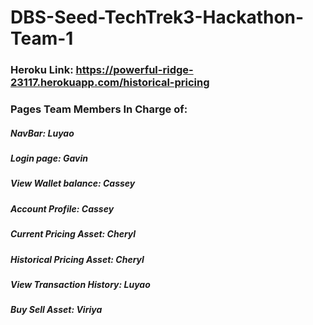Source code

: # DBS-Seed-TechTrek3-Hackathon-Team-1

### Heroku Link: https://powerful-ridge-23117.herokuapp.com/historical-pricing

### Pages Team Members In Charge of:
##### NavBar: Luyao<br>
##### Login page: Gavin<br>
##### View Wallet balance: Cassey<br>
##### Account Profile: Cassey<br>
##### Current Pricing Asset: Cheryl<br>
##### Historical Pricing Asset: Cheryl<br>
##### View Transaction History: Luyao<br>
##### Buy Sell Asset: Viriya<br>







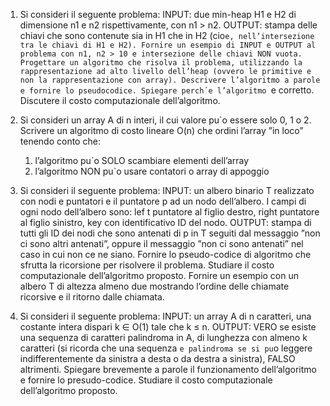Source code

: 1. Si consideri il seguente problema:
    INPUT: due min-heap H1 e H2 di dimensione n1 e n2 rispettivamente, con n1 > n2.
    OUTPUT: stampa delle chiavi che sono contenute sia in H1 che in H2 (cio`e, nell’intersezione tra le chiavi di H1 e
    H2).
    Fornire un esempio di INPUT e OUTPUT al problema con n1, n2 > 10 e intersezione delle chiavi NON vuota.
    Progettare un algoritmo che risolva il problema, utilizzando la rappresentazione ad alto livello dell’heap (ovvero le
    primitive e non la rappresentazione con array). Descrivere l’algoritmo a parole e fornire lo pseudocodice.
    Spiegare perch´e l’algoritmo `e corretto.
    Discutere il costo computazionale dell’algoritmo.
2. Si consideri un array A di n interi, il cui valore pu`o essere solo 0, 1 o 2.
    Scrivere un algoritmo di costo lineare O(n)
    che ordini l’array ”in loco” tenendo conto che:
    1. l’algoritmo pu`o SOLO scambiare elementi dell’array
    2. l’algoritmo NON pu`o usare contatori o array di appoggio

1. Si consideri il seguente problema:
    INPUT: un albero binario T realizzato con nodi e puntatori e il puntatore p ad un nodo dell’albero. I campi di
    ogni nodo dell’albero sono: lef t puntatore al figlio destro, right puntatore al figlio sinistro, key con identificativo
    ID del nodo.
    OUTPUT: stampa di tutti gli ID dei nodi che sono antenati di p in T seguiti dal messaggio ”non ci sono altri
    antenati”, oppure il messaggio ”non ci sono antenati” nel caso in cui non ce ne siano.
    Fornire lo pseudo-codice di algoritmo che sfrutta la ricorsione per risolvere il problema. Studiare il costo computazionale dell’algoritmo proposto. Fornire un esempio con un albero T di altezza almeno due mostrando l’ordine
    delle chiamate ricorsive e il ritorno dalle chiamata.
2. Si consideri il seguente problema:
    INPUT: un array A di n caratteri, una costante intera dispari k ∈ O(1) tale che k ≤ n.
    OUTPUT: VERO se esiste una sequenza di caratteri palindroma in A, di lunghezza con almeno k caratteri (si ricorda che una sequenza `e palindroma se si pu`o leggere indifferentemente da sinistra a desta o da destra a sinistra), FALSO altrimenti.
    Spiegare brevemente a parole il funzionamento dell’algoritmo e fornire lo presudo-codice. Studiare il costo computazionale dell’algoritmo proposto.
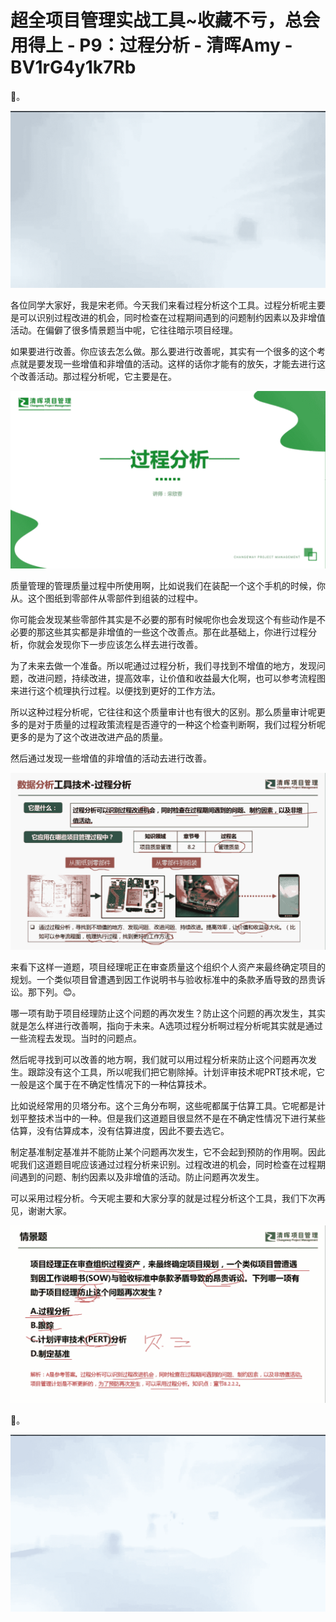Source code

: # 超全项目管理实战工具~收藏不亏，总会用得上 - P9：过程分析 - 清晖Amy - BV1rG4y1k7Rb

🎼。

![](img/9fcd15ac73c42915c06d1c5153e8723b_1.png)

各位同学大家好，我是宋老师。今天我们来看过程分析这个工具。过程分析呢主要是可以识别过程改进的机会，同时检查在过程期间遇到的问题制约因素以及非增值活动。在偏僻了很多情景题当中呢，它往往暗示项目经理。

如果要进行改善。你应该去怎么做。那么要进行改善呢，其实有一个很多的这个考点就是要发现一些增值和非增值的活动。这样的话你才能有的放矢，才能去进行这个改善活动。那过程分析呢，它主要是在。



![](img/9fcd15ac73c42915c06d1c5153e8723b_3.png)

质量管理的管理质量过程中所使用啊，比如说我们在装配一个这个手机的时候，你从。这个图纸到零部件从零部件到组装的过程中。

你可能会发现某些零部件其实是不必要的那有时候呢你也会发现这个有些动作是不必要的那这些其实都是非增值的一些这个改善点。那在此基础上，你进行过程分析，你就会发现你下一步应该怎么样去进行改善。

为了未来去做一个准备。所以呢通过过程分析，我们寻找到不增值的地方，发现问题，改进问题，持续改进，提高效率，让价值和收益最大化啊，也可以参考流程图来进行这个梳理执行过程。以便找到更好的工作方法。

所以这种过程分析呢，它往往和这个质量审计也有很大的区别。那么质量审计呢更多的是对于质量的过程政策流程是否遵守的一种这个检查判断啊，我们过程分析呢更多的是为了这个改进改进产品的质量。

然后通过发现一些增值的非增值的活动去进行改善。

![](img/9fcd15ac73c42915c06d1c5153e8723b_5.png)

来看下这样一道题，项目经理呢正在审查质量这个组织个人资产来最终确定项目的规划。一个类似项目曾遭遇到因工作说明书与验收标准中的条款矛盾导致的昂贵诉讼。那下列。😊。

哪一项有助于项目经理防止这个问题的再次发生？防止这个问题的再次发生，其实就是怎么样进行改善啊，指向于未来。A选项过程分析啊过程分析呢其实就是通过一些流程去发现。当时的问题点。

然后呢寻找到可以改善的地方啊，我们就可以用过程分析来防止这个问题再次发生。跟踪没有这个工具，所以呢我们把它剔除掉。计划评审技术呢PRT技术呢，它一般是这个属于在不确定性情况下的一种估算技术。

比如说经常用的贝塔分布。这个三角分布啊，这些呢都属于估算工具。它呢都是计划平整技术当中的一种。但是我们这道题目很显然不是在不确定性情况下进行某些估算，没有估算成本，没有估算进度，因此不要去选它。

制定基准制定基准并不能防止某个问题再次发生，它不会起到预防的作用啊。因此呢我们这道题目呢应该通过过程分析来识别。过程改进的机会，同时检查在过程期间遇到的问题、制约因素以及非增值的活动。防止问题再次发生。

可以采用过程分析。今天呢主要和大家分享的就是过程分析这个工具，我们下次再见，谢谢大家。

![](img/9fcd15ac73c42915c06d1c5153e8723b_7.png)

🎼。

![](img/9fcd15ac73c42915c06d1c5153e8723b_9.png)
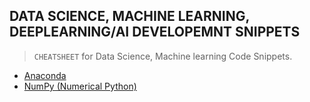 ## DATA SCIENCE, MACHINE LEARNING, DEEPLEARNING/AI DEVELOPEMNT SNIPPETS

> `CHEATSHEET` for Data Science, Machine learning Code Snippets.

- [Anaconda](/anaconda.md)
- [NumPy (Numerical Python)](./NumPy/numpy.md)
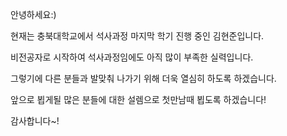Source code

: 안녕하세요:)

현재는 충북대학교에서 석사과정 마지막 학기 진행 중인 김현준입니다.

비전공자로 시작하여 석사과정임에도 아직 많이 부족한 실력입니다.

그렇기에 다른 분들과 발맞춰 나가기 위해 더욱 열심히 하도록 하겠습니다.

앞으로 뵙게될 많은 분들에 대한 설렘으로 첫만남때 뵙도록 하겠습니다!

감사합니다~!
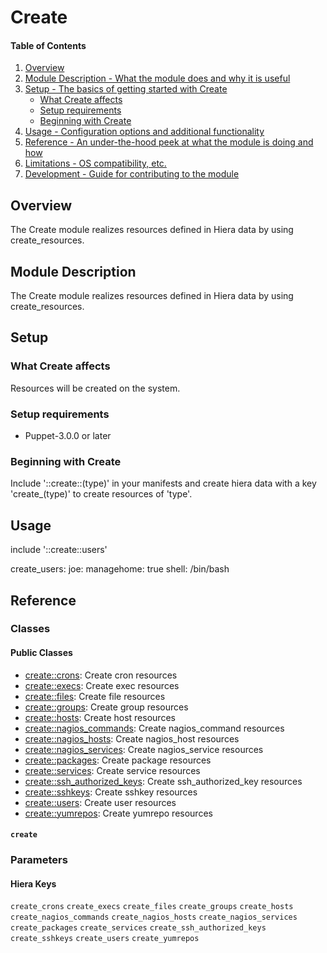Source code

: # Create

#### Table of Contents

1. [Overview](#overview)
2. [Module Description - What the module does and why it is useful](#module-description)
3. [Setup - The basics of getting started with Create](#setup)
    * [What Create affects](#what-Create-affects)
    * [Setup requirements](#setup-requirements)
    * [Beginning with Create](#beginning-with-Create)
4. [Usage - Configuration options and additional functionality](#usage)
5. [Reference - An under-the-hood peek at what the module is doing and how](#reference)
6. [Limitations - OS compatibility, etc.](#limitations)
7. [Development - Guide for contributing to the module](#development)

## Overview

The Create module realizes resources defined in Hiera data by using create_resources.

## Module Description

The Create module realizes resources defined in Hiera data by using create_resources.

## Setup

### What Create affects

Resources will be created on the system.

### Setup requirements

* Puppet-3.0.0 or later

### Beginning with Create

Include '::create::(type)' in your manifests and create hiera data with a key 'create_(type)'
to create resources of 'type'.

## Usage

include '::create::users'

create_users:
  joe:
    managehome: true
    shell: /bin/bash

## Reference

### Classes

#### Public Classes

* [create::crons](#create-crons): Create cron resources
* [create::execs](#create-execs): Create exec resources
* [create::files](#create-files): Create file resources
* [create::groups](#create-groups): Create group resources
* [create::hosts](#create-hosts): Create host resources
* [create::nagios_commands](#create-nagios-commands): Create nagios_command resources
* [create::nagios_hosts](#create-nagios-hosts): Create nagios_host resources
* [create::nagios_services](#create-nagios-services): Create nagios_service resources
* [create::packages](#create-packages): Create package resources
* [create::services](#create-services): Create service resources
* [create::ssh_authorized_keys](#create-ssh-authorzied-keys): Create ssh_authorized_key resources
* [create::sshkeys](#create-sshkeys): Create sshkey resources
* [create::users](#create-users): Create user resources
* [create::yumrepos](#create-yumrepos): Create yumrepo resources

#### `create`

### Parameters

#### Hiera Keys

`create_crons`
`create_execs`
`create_files`
`create_groups`
`create_hosts`
`create_nagios_commands`
`create_nagios_hosts`
`create_nagios_services`
`create_packages`
`create_services`
`create_ssh_authorized_keys`
`create_sshkeys`
`create_users`
`create_yumrepos`
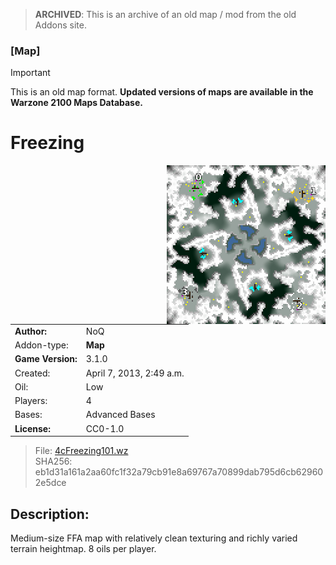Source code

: > **ARCHIVED**: This is an archive of an old map / mod from the old Addons site.

### [Map]

> [!IMPORTANT]
> This is an old map format. **Updated versions of maps are available in the Warzone 2100 Maps Database.**

# Freezing

<img src="./preview.jpg" align="right" />

| | |
| - | - |
| __Author:__ | NoQ |
| Addon-type: | __Map__ |
| __Game Version:__ | 3.1.0 |
| Created: | April 7, 2013, 2:49 a.m. |
| Oil: | Low |
| Players: | 4 |
| Bases: | Advanced Bases |
| __License:__ | CC0-1.0 |

> File: [4cFreezing101.wz](https://github.com/Warzone2100/old-addons-site/raw/main/assets/118/4cFreezing101.wz)  
> SHA256: eb1d31a161a2aa60fc1f32a79cb91e8a69767a70899dab795d6cb629602e5dce

## Description:

Medium-size FFA map with relatively clean texturing and richly varied terrain heightmap. 8 oils per player.

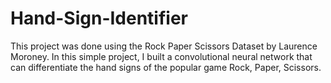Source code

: # Hand-Sign-Identifier
This project was done using the Rock Paper Scissors Dataset by Laurence Moroney. In this simple project, I built a convolutional neural network that can differentiate the hand signs of the popular game Rock, Paper, Scissors.
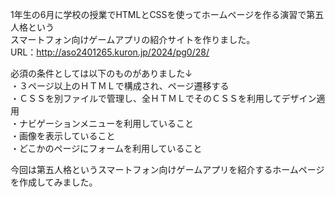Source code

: 1年生の6月に学校の授業でHTMLとCSSを使ってホームページを作る演習で第五人格という<br>
スマートフォン向けゲームアプリの紹介サイトを作りました。<br>
URL：http://aso2401265.kuron.jp/2024/pg0/28/

必須の条件としては以下のものがありました↓<br>
・３ページ以上のＨＴＭＬで構成され、ページ遷移する<br>
・ＣＳＳを別ファイルで管理し、全ＨＴＭＬでそのＣＳＳを利用してデザイン適用<br>
・ナビゲーションメニューを利用していること<br>
・画像を表示していること<br>
・どこかのページにフォームを利用していること<br>

今回は第五人格というスマートフォン向けゲームアプリを紹介するホームページを作成してみました。
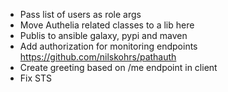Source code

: - Pass list of users as role args
- Move Authelia related classes to a lib here
- Publis to ansible galaxy, pypi and maven
- Add authorization for monitoring endpoints https://github.com/nilskohrs/pathauth
- Create greeting based on /me endpoint in client
- Fix STS
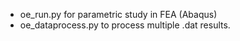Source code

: - oe_run.py for parametric study in FEA (Abaqus)
- oe_dataprocess.py to process multiple .dat results.
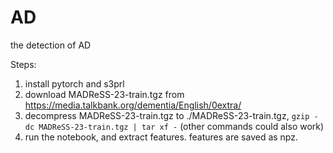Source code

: # AD
the detection of AD

Steps:
1. install pytorch and s3prl
2. download MADReSS-23-train.tgz from https://media.talkbank.org/dementia/English/0extra/
3. decompress MADReSS-23-train.tgz to ./MADReSS-23-train.tgz, `gzip -dc MADReSS-23-train.tgz | tar xf -` (other commands could also work)
4. run the notebook, and extract features. features are saved as npz.
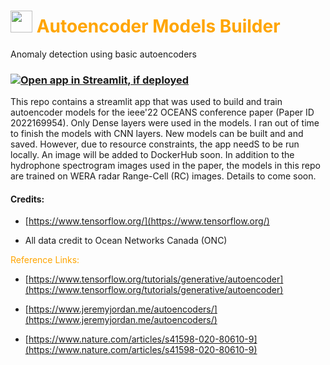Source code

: <h1  style="color:orange"> <img src="https://theaisummer.com/static/6f5e6b0110a7231a9f70cdf0df9190a0/f4094/topic-autoencoders.png" width=35  height=35 />  Autoencoder  Models Builder
 </h1> 
<a> Anomaly detection using basic autoencoders </a>

### [![Open app in Streamlit, if deployed](https://static.streamlit.io/badges/streamlit_badge_black_white.svg)](STREAMLIT_SHARE_URL_COMMING)


<a>
This repo contains a streamlit app that was used to build and train autoencoder models for the ieee'22 OCEANS conference paper (Paper ID 2022169954). 
Only Dense layers were used in the models. I ran out of time to finish the models with CNN layers. 
New models can be built and and saved. However, due to resource constraints, the app needS to be run locally. An image will be added to DockerHub soon.
In addition to the hydrophone spectrogram images used in the paper, the models in this repo are trained on WERA radar Range-Cell (RC) images.
</a>
Details to come soon.


#### Credits: 
 
 - [https://www.tensorflow.org/](https://www.tensorflow.org/)

 -  All data credit to Ocean Networks Canada (ONC)
 

<span style="color:orange" > Reference Links:

 - [https://www.tensorflow.org/tutorials/generative/autoencoder](https://www.tensorflow.org/tutorials/generative/autoencoder)

 - [https://www.jeremyjordan.me/autoencoders/](https://www.jeremyjordan.me/autoencoders/)

  - [https://www.nature.com/articles/s41598-020-80610-9](https://www.nature.com/articles/s41598-020-80610-9)

 </span>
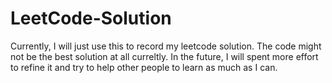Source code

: # LeetCode-Solution
Currently, I will just use this to record my leetcode solution. The code might not be the best solution at all curreltly. In the future, I will spent more effort to refine it and try to help other people to learn as much as I can.
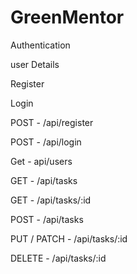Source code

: # GreenMentor

Authentication

user Details

Register

Login

POST - /api/register

POST - /api/login

Get - api/users

GET - /api/tasks

GET - /api/tasks/:id

POST - /api/tasks

PUT / PATCH - /api/tasks/:id

DELETE - /api/tasks/:id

■ ■ ■ ■ ■ ■ ■

Could you repeat the items from the line with "为了未来去做一个准备。所以呢" up to and including the line with "## DATA SCIENCE, MACHINE", leaving the pictures out of your answer?

为了未来去做一个准备。所以呢通过过程分析，我们寻找到不增值的地方，发现问题，改进问题，持续改进，提高效率，让价值和收益最大化啊，也可以参考流程图来进行这个梳理执行过程。以便找到更好的工作方法。

所以这种过程分析呢，它往往和这个质量审计也有很大的区别。那么质量审计呢更多的是对于质量的过程政策流程是否遵守的一种这个检查判断啊，我们过程分析呢更多的是为了这个改进改进产品的质量。

然后通过发现一些增值的非增值的活动去进行改善。

![](img/9fcd15ac73c42915c06d1c5153e8723b_5.png)

来看下这样一道题，项目经理呢正在审查质量这个组织个人资产来最终确定项目的规划。一个类似项目曾遭遇到因工作说明书与验收标准中的条款矛盾导致的昂贵诉讼。那下列。😊。

哪一项有助于项目经理防止这个问题的再次发生？防止这个问题的再次发生，其实就是怎么样进行改善啊，指向于未来。A选项过程分析啊过程分析呢其实就是通过一些流程去发现。当时的问题点。

然后呢寻找到可以改善的地方啊，我们就可以用过程分析来防止这个问题再次发生。跟踪没有这个工具，所以呢我们把它剔除掉。计划评审技术呢PRT技术呢，它一般是这个属于在不确定性情况下的一种估算技术。

比如说经常用的贝塔分布。这个三角分布啊，这些呢都属于估算工具。它呢都是计划平整技术当中的一种。但是我们这道题目很显然不是在不确定性情况下进行某些估算，没有估算成本，没有估算进度，因此不要去选它。

制定基准制定基准并不能防止某个问题再次发生，它不会起到预防的作用啊。因此呢我们这道题目呢应该通过过程分析来识别。过程改进的机会，同时检查在过程期间遇到的问题、制约因素以及非增值的活动。防止问题再次发生。

可以采用过程分析。今天呢主要和大家分享的就是过程分析这个工具，我们下次再见，谢谢大家。

![](img/9fcd15ac73c42915c06d1c5153e8723b_7.png)

🎼。

![](img/9fcd15ac73c42915c06d1c5153e8723b_9.png)
 ## DATA SCIENCE, MACHINE LEARNING, DEEPLEARNING/AI DEVELOPEMNT SNIPPETS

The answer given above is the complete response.